Dr. Glenn L. Keiper Jr, MD, has extensive knowledge in the field of neurosurgery. Not only has he completed rigorous training, but he has years of practical experience. Dr. Glenn L. Keiper Jr, MD, built his practice to continue treating patients with the education he has received. To fully understand what it takes to become a neurosurgeon, there are many factors to consider.
What Does A Neurosurgeon Do?
A neurosurgeon is a medical physician that can diagnose and treat a variety of health conditions. Although many people assume “neuro” exclusively refers to the brain, it includes several parts of the body.
Dr. Glenn L. Keiper Jr, MD, studied the nervous system extensively to perform specific surgeries. Both the brain and the spinal cord create what is known as the central nervous system. Without a functioning nervous system, every part of the body would be affected in some way.
The nervous system communicates various functions throughout the body, including organs such as the heart and lungs. Although humans do not actively tell themselves to breathe in and out every moment of the day, the central nervous system does. If a central nervous system is impaired, this can also impact memory and sensory perception.
Neurosurgeons can perform surgeries that include any of the following, clot removal, aneurysm repair, shunt insertion, coil embolization, vagus nerve stimulation, spinal fusion, carpal tunnel release.
By using state-of-the-art imaging technology, the source of each problem can be identified. Once the condition is verified, a certified surgeon such as Dr. Glenn L. Keiper Jr MD may employ specific surgery options.
The 3 Critical Steps To Becoming A Neurosurgeon
Becoming a neurosurgeon takes more than just hard work. This type of career is best suited for those who are curious about medical science and the advancement of technology and those who are competitive and driven. Neurosurgery attracts bright candidates from medical schools around the country.
A career as a neurosurgeon takes many years of schooling. Completing medical school is at the beginning part of this process because there are still years of education to come. An accredited medical school is a 4-year program that includes research. Most students who want to become neurosurgeons know their path while in the early stages of medical school. Extensive research in the field will prove helpful, especially when completing sub-internships. Subinternships in neurosurgery can be done in a variety of institutions to prepare for residency.
Residency is not the same as an internship. Residency incorporates an internship as well as junior, senior, and chief residency. Typically this program lasts several years in an accredited institution. Each program accepts only a handful of residents each year. The first phase of residency includes rotations in neurosurgery and neurology, neurosciences, and other surgical positions.
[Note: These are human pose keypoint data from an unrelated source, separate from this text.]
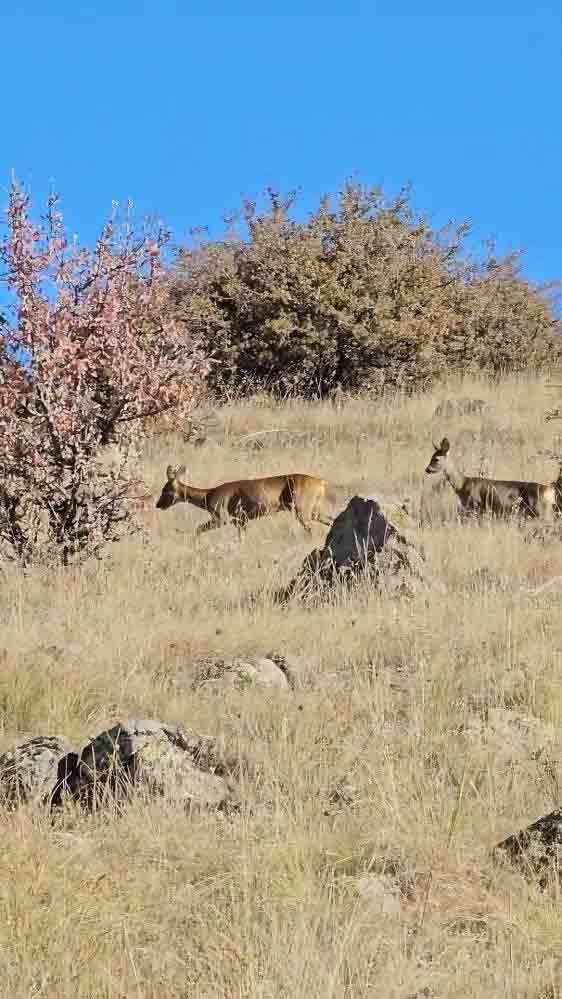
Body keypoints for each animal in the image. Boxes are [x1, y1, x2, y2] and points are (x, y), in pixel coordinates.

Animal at [154, 464, 332, 536]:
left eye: (165, 490)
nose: (157, 505)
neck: (208, 495)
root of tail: (321, 482)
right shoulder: (241, 520)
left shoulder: (222, 517)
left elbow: (198, 529)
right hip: (314, 509)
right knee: (330, 519)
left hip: (302, 509)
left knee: (311, 529)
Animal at [424, 438, 556, 524]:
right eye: (431, 457)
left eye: (436, 459)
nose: (427, 469)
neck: (462, 484)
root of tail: (550, 491)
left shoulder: (476, 505)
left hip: (541, 510)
A junior resident learns the basic operating procedures while a chief resident is in charge of educating the juniors. This structure of residency programs can vary greatly depending on location and facility. A typical residency program can require a significant amount of time in and out of hospitals.
After residency, a fellowship is advised for some professions. This continues to further a student’s understanding of the specialization. Pediatric neurosurgery options allow doctors to develop skills such as cerebrovascular surgery or minimally invasive techniques. Fellowships typically take two years to complete.
Academic vs. Private Practice
After completing the necessary schooling, neurosurgeons can work in multiple different settings. A clinical neurosurgeon can choose an academic route or a private practice. The academic route typically involves teaching at medical centers, while private practice allows for a hands-on career.
The academic route can help medical students, residents, fellows, and patients. In addition to spending time in the center, neurosurgeons are usually required to conduct research. This can be done in a laboratory or a clinical setting. Many neurosurgeons are well-equipped to work in academia after spending so much time in school. There are multiple tasks to stay busy with while still working in the field.
Private practice allows a neurosurgeon to work with a small group of peers. Usually, private practices are permitted to operate at a hospital while seeing patients. Private practice allows neurosurgeons to work hard in the specialty they value while still receiving off-duty time. Private practice surgeons can make $208,000 per year.
Formal education can teach classes the most advanced medical techniques available in neurosurgery. After several years of highly competitive schooling, this knowledge may seem like it is enough to succeed.
In addition to the hard skills necessary to perform operations, a successful neurosurgeon must relate with the patient in a way that shows dignity and understanding. Many students start medical school because they are interested in helping people become healthy. When technical skills are prioritized and refined for several additional years, the connection to patients may have waned.
To succeed as one of the top neurosurgeons, it is important to remember why the profession was intriguing. Those who want to make the most difference in an individual’s life can do well with multiple aspects of the job.
A neurosurgeon has the unique ability to keep learning. Whether working in an academic setting, private practice, or a military zone, surgeons are faced with complex and fascinating challenges. The opportunity for research and technological development is a way to explore humanity far into the future.